Returns the display data associated to a pipeline component.

It should be reimplemented in pipeline components that wish to have static display data.

Returns:

Dict[str, Any]: A dictionary containing key:value pairs. The value might be an integer, float or string value; a DisplayDataItem for values that have more data (e.g. short value, label, url); or a HasDisplayData instance that has more display data that should be picked up. For example:

{
  'key1': 'string_value',
  'key2': 1234,
  'key3': 3.14159265,
  'key4': DisplayDataItem('apache.org', url='http://apache.org'),
  'key5': subComponent
}
class schrodinger.seam.io.chemio.ReadMolsFromFile(file_pattern: Union[str, Path], silent=False, **kwargs)

Bases: _LocalOnlyPTransform, ReadMolsFromFile

Read a file containing a newline separated list of SMILES strings and return a PCollection of RDKit molecules.

Invalid SMILES strings are skipped. A warning is printed if silent is set to False.

Example:

>>> from pathlib import Path
>>> infile = Path('test.smi')
>>> _ = infile.write_text("C\nCC\nCCC")
>>> Path('num_atoms.txt').unlink(missing_ok=True)
>>> with beam.Pipeline() as p:
...     _ = (p
...     | ReadMolsFromFile(infile)
...     | beam.Map(lambda m: m.GetNumHeavyAtoms())
...     | textio.WriteToText('num_atoms.txt'))
>>> with open('num_atoms.txt') as f:
...     num_atoms = sorted(int(line.strip()) for line in f)
>>> num_atoms
[1, 2, 3]
Parameters:

file_pattern – A file name or glob pattern.
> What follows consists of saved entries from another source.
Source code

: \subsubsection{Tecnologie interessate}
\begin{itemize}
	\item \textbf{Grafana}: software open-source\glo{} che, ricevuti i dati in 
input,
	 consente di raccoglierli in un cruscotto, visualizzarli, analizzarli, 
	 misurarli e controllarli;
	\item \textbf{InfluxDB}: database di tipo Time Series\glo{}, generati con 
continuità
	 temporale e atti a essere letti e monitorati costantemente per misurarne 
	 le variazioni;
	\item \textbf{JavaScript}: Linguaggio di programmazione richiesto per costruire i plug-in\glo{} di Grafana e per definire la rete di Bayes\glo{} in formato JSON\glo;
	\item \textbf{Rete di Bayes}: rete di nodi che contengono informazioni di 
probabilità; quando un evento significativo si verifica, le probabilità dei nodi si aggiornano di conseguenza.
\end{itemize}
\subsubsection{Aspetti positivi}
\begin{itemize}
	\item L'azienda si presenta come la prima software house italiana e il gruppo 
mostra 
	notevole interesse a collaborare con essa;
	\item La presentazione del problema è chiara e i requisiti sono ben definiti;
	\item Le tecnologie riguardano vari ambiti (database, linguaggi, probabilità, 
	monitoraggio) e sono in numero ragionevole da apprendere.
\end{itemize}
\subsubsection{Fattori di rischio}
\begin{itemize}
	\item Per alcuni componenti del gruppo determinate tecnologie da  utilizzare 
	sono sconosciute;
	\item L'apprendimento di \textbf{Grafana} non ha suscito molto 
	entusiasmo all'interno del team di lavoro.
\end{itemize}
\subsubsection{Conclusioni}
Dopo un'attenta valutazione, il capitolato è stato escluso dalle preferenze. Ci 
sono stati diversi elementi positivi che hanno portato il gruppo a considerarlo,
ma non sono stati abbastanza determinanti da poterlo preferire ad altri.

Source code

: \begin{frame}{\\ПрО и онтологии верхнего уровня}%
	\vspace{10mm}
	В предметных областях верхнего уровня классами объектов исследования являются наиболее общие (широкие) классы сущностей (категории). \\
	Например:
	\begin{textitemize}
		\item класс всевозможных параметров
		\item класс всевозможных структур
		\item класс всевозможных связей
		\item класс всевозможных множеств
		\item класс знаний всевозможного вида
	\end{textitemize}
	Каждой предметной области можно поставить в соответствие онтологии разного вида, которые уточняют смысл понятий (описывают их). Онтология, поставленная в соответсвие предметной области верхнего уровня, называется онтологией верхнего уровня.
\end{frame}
class schrodinger.seam.io.chemio.WriteMolsToFile(file_name: str | pathlib.Path, overwrite: bool = True, **kwargs)

Bases: PTransform

Write a PCollection of RDKit molecules to a file as a newline separated list of SMILES strings.

Example:

>>> from rdkit import Chem
>>> from pathlib import Path
>>> outfile = Path('test.smi')
>>> outfile.unlink(missing_ok=True)
>>> with beam.Pipeline() as p:
...     mols = [Chem.MolFromSmiles('C' * i) for i in range(1, 4)]
...     _ = (p | beam.Create(mols) | WriteMolsToFile(outfile))
>>> with open(outfile) as f:
...     smiles = sorted(line.strip() for line in f)
>>> smiles
['C', 'CC', 'CCC']
Parameters:

file_name – the output file name

Raises:

ValueError – if the file already exists

__init__(file_name: str | pathlib.Path, overwrite: bool = True, **kwargs) None
display_data() dict

Returns the display data associated to a pipeline component.

It should be reimplemented in pipeline components that wish to have static display data.

Returns:

Dict[str, Any]: A dictionary containing key:value pairs. The value might be an integer, float or string value; a DisplayDataItem for values that have more data (e.g. short value, label, url); or a HasDisplayData instance that has more display data that should be picked up. For example:

{
  'key1': 'string_value',
  'key2': 1234,
  'key3': 3.14159265,
  'key4': DisplayDataItem('apache.org', url='http://apache.org'),
  'key5': subComponent
}